Re: State May be Rudderless for Months, The Australian , 10/3/15

Your article suggested that: “Annastacia Palaszczuk’s purge of Queensland’s top bureaucrats could see the state’s public service floundering without permanent directors-general for months“. It also pointed to: (a) the likelihood that several directors’ general will be replaced, and; (b) the new government’s efforts to ensure that appropriate processes are in place to ensure ‘merit based appointments to all Director-General roles’.

History does not suggest that such a process will only incapacitate government administration for a few months.

For the past 25 years Queensland’s public service has been subjected to repeated politically-driven attempt to ensure that governments gets ‘competent’ and ‘responsive’ support in addressing their policy agendas and that senior appointments are based on ‘merit’. However the results have been: (a) ongoing erosion of the public sector’s experience and intellectual capital; (b) inept, dysfunctional and soon-unpopular governments; and (c) large-scale wastage of public resources – see A Westminster-style Professional and Independent Public Service: Good Idea but Wishing Won't Make it So.

Governments deal with thousands more things than the political system is concerned with at any time. Top level politically-driven purges that take no account of the limits of political awareness result in the installation of ‘senior’ officials whose experience has probably not provided them with professional competence and understanding in some important-but-not-currently-politically-prioritized areas. This in turn makes it: (a) hard for government to maintain and mobilize those still-important knowledge and skills; and (b) very likely that dysfunctions and crises will emerge from unexpected / unrecognized directions. The only way to avoid this is to build on the public service’s existing reservoir of knowledge, skills and experience. Queensland’s current public service is anything but a professionally competent and independent body because of the repeated politically-driven top-down purges that it has been subjected to since the early 1990s. However more such purges will not create a better starting point for developing a professionally competent public service.

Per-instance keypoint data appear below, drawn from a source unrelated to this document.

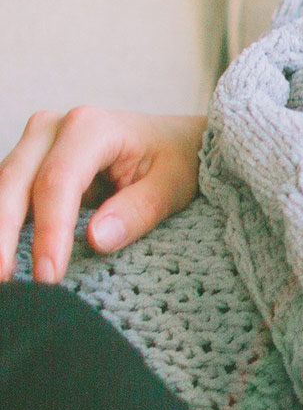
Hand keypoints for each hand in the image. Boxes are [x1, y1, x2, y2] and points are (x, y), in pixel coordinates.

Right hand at [0, 108, 206, 282]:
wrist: (174, 139)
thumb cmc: (177, 159)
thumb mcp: (173, 186)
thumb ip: (138, 211)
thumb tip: (96, 240)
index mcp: (90, 127)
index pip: (57, 184)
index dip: (49, 232)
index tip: (49, 275)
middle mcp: (53, 127)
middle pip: (14, 183)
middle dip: (3, 236)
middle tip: (5, 282)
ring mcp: (36, 141)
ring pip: (2, 187)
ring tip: (3, 277)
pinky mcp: (30, 160)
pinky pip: (8, 192)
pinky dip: (5, 225)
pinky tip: (7, 257)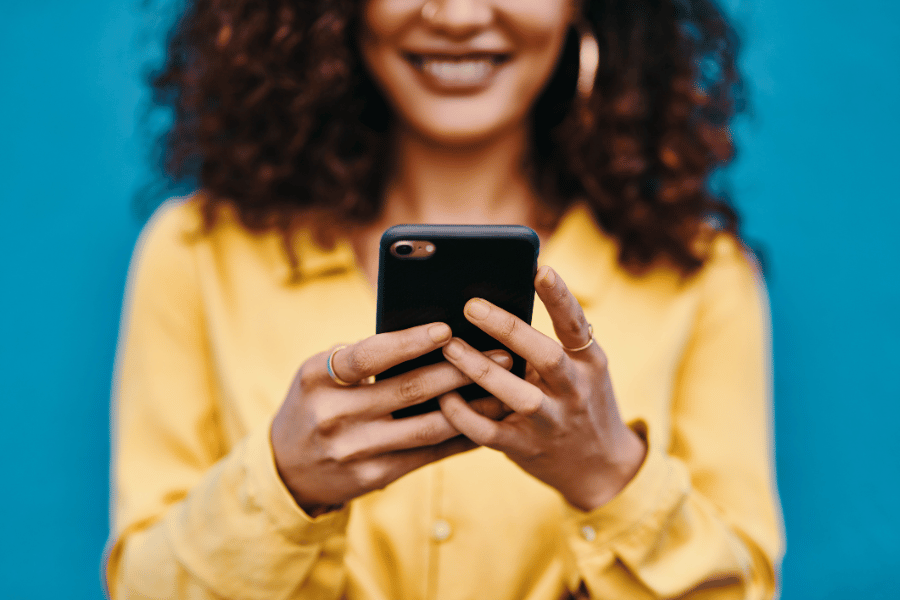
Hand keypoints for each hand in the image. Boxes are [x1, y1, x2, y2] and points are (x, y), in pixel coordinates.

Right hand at [271, 322, 511, 513]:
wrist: (287, 468)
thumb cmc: (314, 403)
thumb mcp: (319, 374)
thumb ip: (359, 357)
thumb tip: (429, 336)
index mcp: (317, 378)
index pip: (367, 355)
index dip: (409, 342)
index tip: (446, 329)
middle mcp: (334, 415)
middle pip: (408, 389)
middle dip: (460, 370)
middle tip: (501, 353)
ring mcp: (354, 450)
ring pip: (426, 426)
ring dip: (471, 406)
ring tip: (504, 388)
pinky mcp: (373, 476)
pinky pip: (426, 454)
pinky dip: (459, 437)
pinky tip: (484, 421)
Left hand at [438, 266, 646, 511]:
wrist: (600, 467)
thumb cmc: (579, 401)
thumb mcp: (581, 369)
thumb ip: (551, 342)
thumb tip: (500, 301)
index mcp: (589, 363)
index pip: (576, 324)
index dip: (559, 297)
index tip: (540, 268)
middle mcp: (574, 390)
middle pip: (545, 355)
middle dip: (507, 329)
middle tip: (470, 305)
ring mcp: (551, 422)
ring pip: (516, 395)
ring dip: (480, 369)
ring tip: (449, 346)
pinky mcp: (526, 448)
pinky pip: (489, 432)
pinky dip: (464, 415)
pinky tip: (443, 397)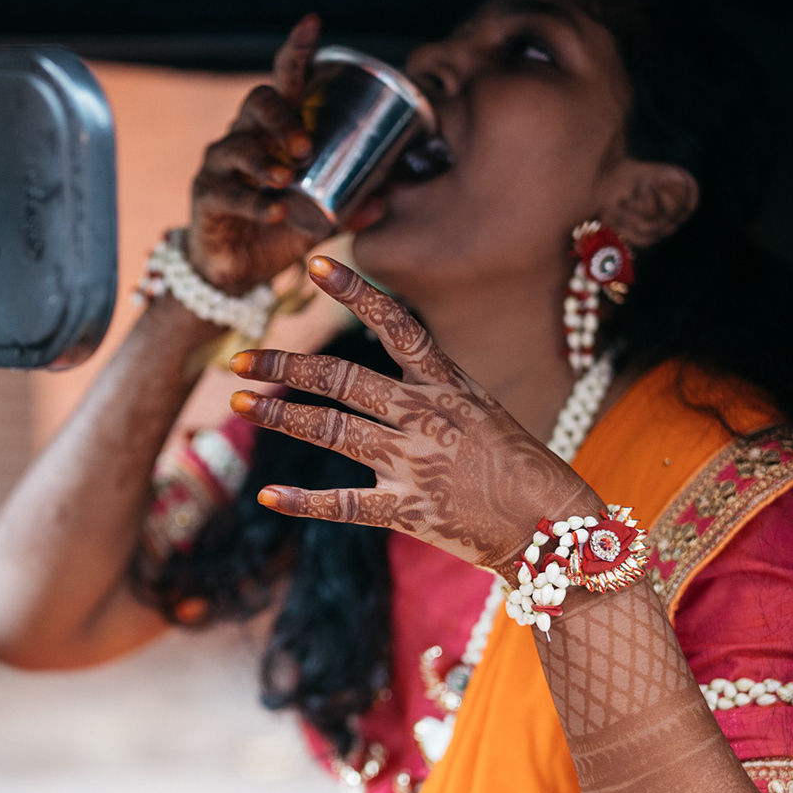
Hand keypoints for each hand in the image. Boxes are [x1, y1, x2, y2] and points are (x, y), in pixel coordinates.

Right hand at [187, 15, 376, 293]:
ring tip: (285, 177)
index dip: (295, 52)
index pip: (284, 81)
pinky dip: (255, 202)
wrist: (237, 269)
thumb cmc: (279, 226)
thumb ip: (349, 206)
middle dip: (282, 117)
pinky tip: (276, 210)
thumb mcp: (321, 215)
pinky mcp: (207, 195)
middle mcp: (245, 136)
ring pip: (237, 146)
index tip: (311, 25)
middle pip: (257, 103)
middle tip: (305, 145)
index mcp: (275, 129)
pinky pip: (228, 192)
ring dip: (264, 161)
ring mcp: (221, 164)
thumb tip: (384, 202)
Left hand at [228, 257, 596, 570]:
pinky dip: (303, 501)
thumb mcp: (481, 409)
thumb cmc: (519, 466)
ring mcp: (416, 464)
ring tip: (239, 404)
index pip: (397, 324)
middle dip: (286, 366)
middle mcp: (427, 416)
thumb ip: (433, 387)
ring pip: (332, 430)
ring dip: (280, 415)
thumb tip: (391, 359)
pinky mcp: (409, 511)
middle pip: (343, 379)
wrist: (552, 527)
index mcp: (448, 385)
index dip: (356, 292)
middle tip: (239, 359)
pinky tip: (267, 494)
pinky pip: (344, 504)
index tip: (317, 265)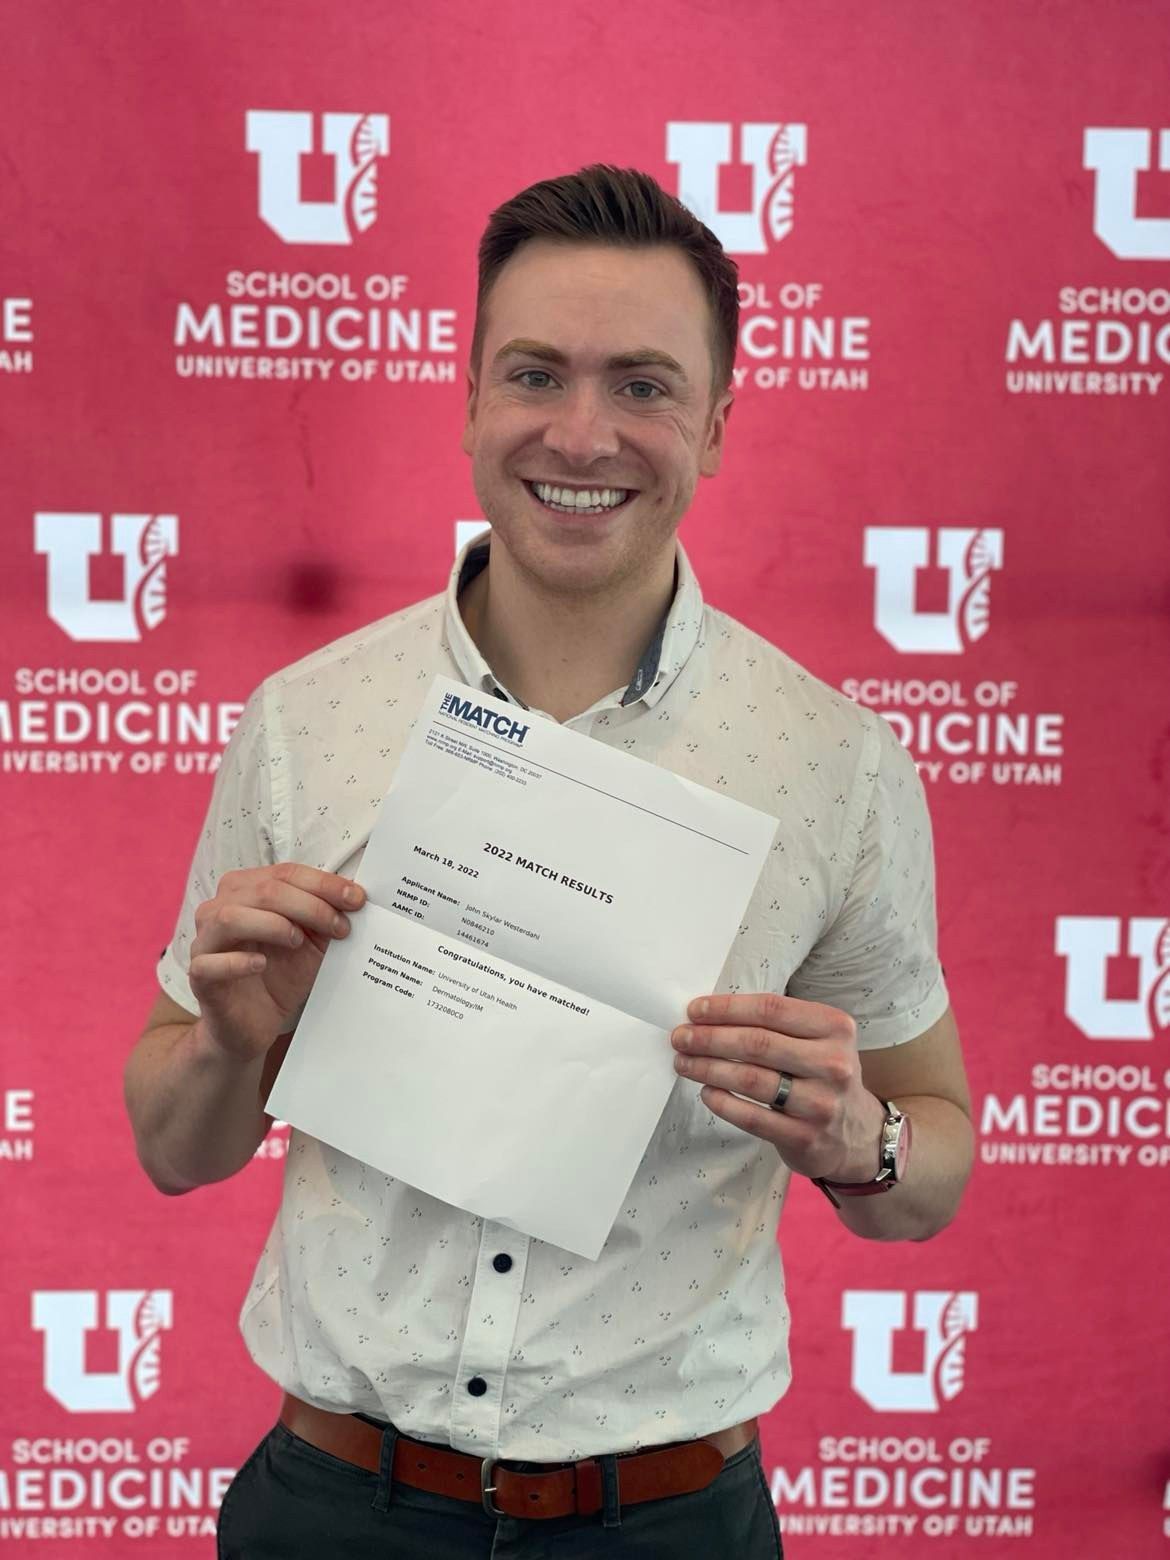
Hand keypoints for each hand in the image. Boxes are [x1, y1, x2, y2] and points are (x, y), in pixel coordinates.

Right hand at [188, 863, 364, 1061]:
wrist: (254, 1024)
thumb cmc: (280, 975)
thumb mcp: (312, 943)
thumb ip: (326, 918)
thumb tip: (355, 895)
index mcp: (246, 890)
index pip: (285, 874)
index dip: (323, 884)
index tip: (357, 899)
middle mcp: (219, 909)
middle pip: (264, 890)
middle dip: (310, 905)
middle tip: (340, 926)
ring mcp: (205, 942)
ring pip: (231, 917)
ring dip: (273, 925)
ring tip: (298, 941)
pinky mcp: (199, 976)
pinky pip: (210, 963)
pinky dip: (237, 961)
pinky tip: (261, 965)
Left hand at [670, 992, 885, 1182]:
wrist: (857, 1135)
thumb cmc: (823, 1075)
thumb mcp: (817, 1040)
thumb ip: (776, 1025)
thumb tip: (710, 1015)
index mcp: (835, 1027)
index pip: (771, 1009)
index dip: (727, 1008)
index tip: (695, 1011)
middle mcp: (833, 1063)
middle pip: (756, 1043)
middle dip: (709, 1038)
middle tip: (680, 1037)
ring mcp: (821, 1103)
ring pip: (750, 1079)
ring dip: (708, 1068)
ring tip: (684, 1062)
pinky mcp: (806, 1137)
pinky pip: (752, 1117)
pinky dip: (722, 1103)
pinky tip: (706, 1092)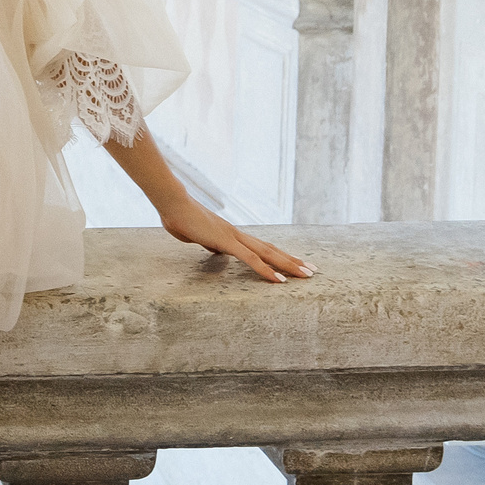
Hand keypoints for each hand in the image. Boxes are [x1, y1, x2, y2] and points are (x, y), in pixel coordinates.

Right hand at [156, 196, 312, 283]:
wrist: (173, 204)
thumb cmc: (179, 218)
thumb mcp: (196, 236)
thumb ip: (209, 243)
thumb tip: (215, 249)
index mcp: (231, 235)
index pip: (261, 248)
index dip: (277, 256)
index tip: (293, 263)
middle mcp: (238, 235)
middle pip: (271, 250)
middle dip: (293, 261)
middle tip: (312, 270)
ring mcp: (234, 237)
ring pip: (268, 254)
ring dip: (288, 265)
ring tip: (306, 275)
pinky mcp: (226, 242)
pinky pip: (251, 259)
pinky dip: (266, 270)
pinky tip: (278, 280)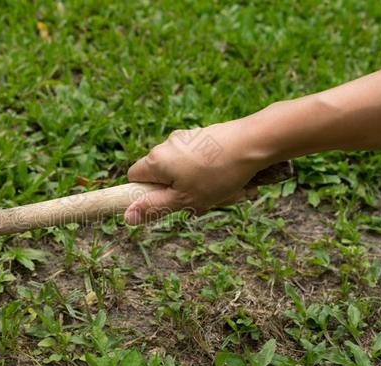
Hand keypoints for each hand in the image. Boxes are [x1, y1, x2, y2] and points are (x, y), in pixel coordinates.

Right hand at [125, 120, 267, 223]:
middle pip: (161, 173)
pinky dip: (209, 171)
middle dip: (177, 190)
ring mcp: (186, 136)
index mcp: (156, 159)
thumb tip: (127, 217)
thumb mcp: (184, 199)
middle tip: (198, 200)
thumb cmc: (218, 174)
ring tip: (220, 190)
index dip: (145, 192)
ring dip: (196, 183)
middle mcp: (167, 144)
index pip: (134, 176)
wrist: (253, 142)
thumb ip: (154, 207)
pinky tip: (229, 177)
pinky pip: (199, 159)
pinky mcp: (204, 134)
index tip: (165, 201)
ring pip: (182, 168)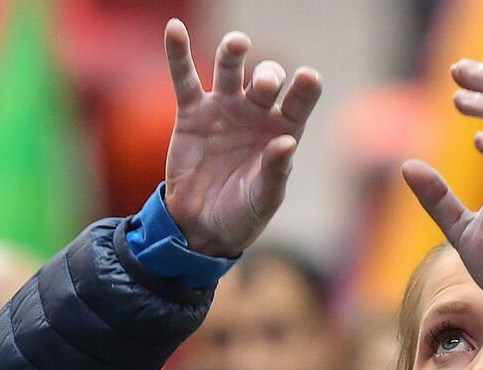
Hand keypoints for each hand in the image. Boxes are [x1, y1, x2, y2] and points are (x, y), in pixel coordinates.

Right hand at [161, 19, 322, 256]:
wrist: (199, 227)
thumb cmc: (241, 215)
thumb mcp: (263, 200)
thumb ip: (275, 172)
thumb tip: (285, 143)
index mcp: (282, 131)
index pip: (300, 101)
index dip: (305, 87)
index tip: (308, 78)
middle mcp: (256, 113)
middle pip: (267, 79)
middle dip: (268, 77)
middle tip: (264, 88)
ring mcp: (223, 108)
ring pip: (231, 68)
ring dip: (233, 52)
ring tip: (237, 45)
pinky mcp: (191, 113)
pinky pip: (184, 78)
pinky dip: (178, 53)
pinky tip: (175, 29)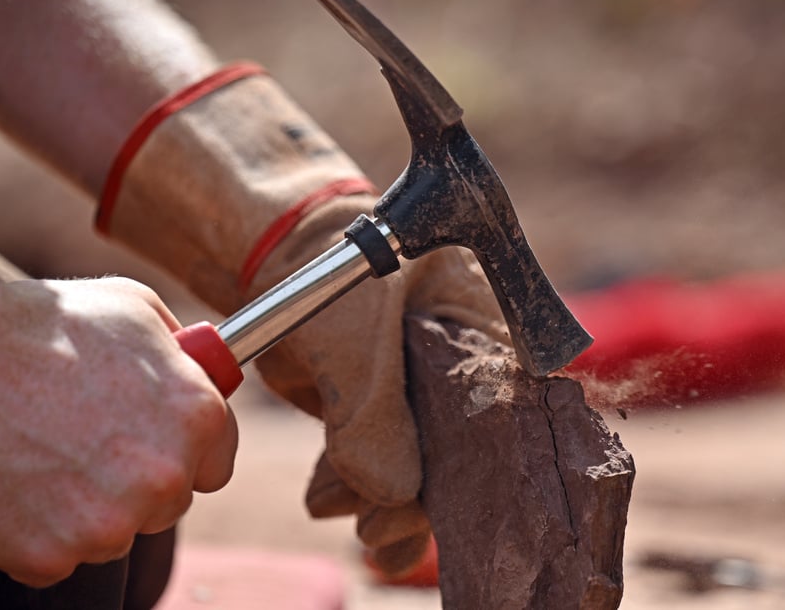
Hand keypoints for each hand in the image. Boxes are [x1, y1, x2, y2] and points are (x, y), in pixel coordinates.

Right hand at [0, 276, 236, 586]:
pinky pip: (59, 556)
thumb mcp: (138, 313)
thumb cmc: (45, 323)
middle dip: (137, 480)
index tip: (155, 444)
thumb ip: (181, 357)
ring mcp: (107, 523)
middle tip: (89, 444)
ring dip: (90, 509)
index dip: (185, 454)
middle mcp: (163, 477)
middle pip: (166, 504)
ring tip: (48, 456)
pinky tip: (20, 484)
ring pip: (114, 533)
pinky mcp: (48, 555)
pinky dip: (40, 531)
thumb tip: (199, 371)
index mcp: (198, 418)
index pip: (215, 466)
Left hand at [100, 71, 506, 574]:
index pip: (503, 417)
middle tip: (375, 527)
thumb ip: (372, 413)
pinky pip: (384, 463)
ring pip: (420, 466)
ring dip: (380, 499)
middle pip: (465, 454)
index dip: (475, 470)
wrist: (281, 257)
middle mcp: (468, 366)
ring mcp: (427, 392)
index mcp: (487, 332)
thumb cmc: (327, 269)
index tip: (432, 504)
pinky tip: (329, 498)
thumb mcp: (352, 334)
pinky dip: (360, 488)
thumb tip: (392, 495)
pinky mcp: (389, 411)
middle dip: (419, 498)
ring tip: (338, 506)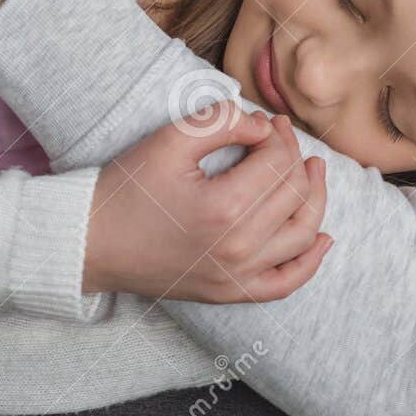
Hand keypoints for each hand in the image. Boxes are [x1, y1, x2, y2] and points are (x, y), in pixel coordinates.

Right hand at [84, 106, 332, 302]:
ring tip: (312, 171)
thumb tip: (263, 126)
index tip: (267, 122)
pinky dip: (310, 262)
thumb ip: (222, 121)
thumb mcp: (169, 140)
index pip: (277, 162)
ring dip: (315, 199)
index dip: (278, 135)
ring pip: (302, 235)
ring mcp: (237, 277)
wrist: (93, 243)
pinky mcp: (230, 293)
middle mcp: (238, 248)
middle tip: (280, 135)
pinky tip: (322, 238)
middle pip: (293, 194)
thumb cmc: (128, 189)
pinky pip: (286, 283)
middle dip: (295, 157)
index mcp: (224, 208)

Continued naivety about what is required for government to be effective will simply ensure that Queensland continues to struggle for at least another 10 years.

John Craig


A Response from an anonymous observer - reproduced with permission

"Strongly agree with the tenor of your comments......however I think any more public service purges  will put us back longer than 10 years - maybe 20....... They just don’t get it!  The removal of seniority allows anything to happen now.   Integrity has been lost!    'Merit based' ...I   hardly think so!"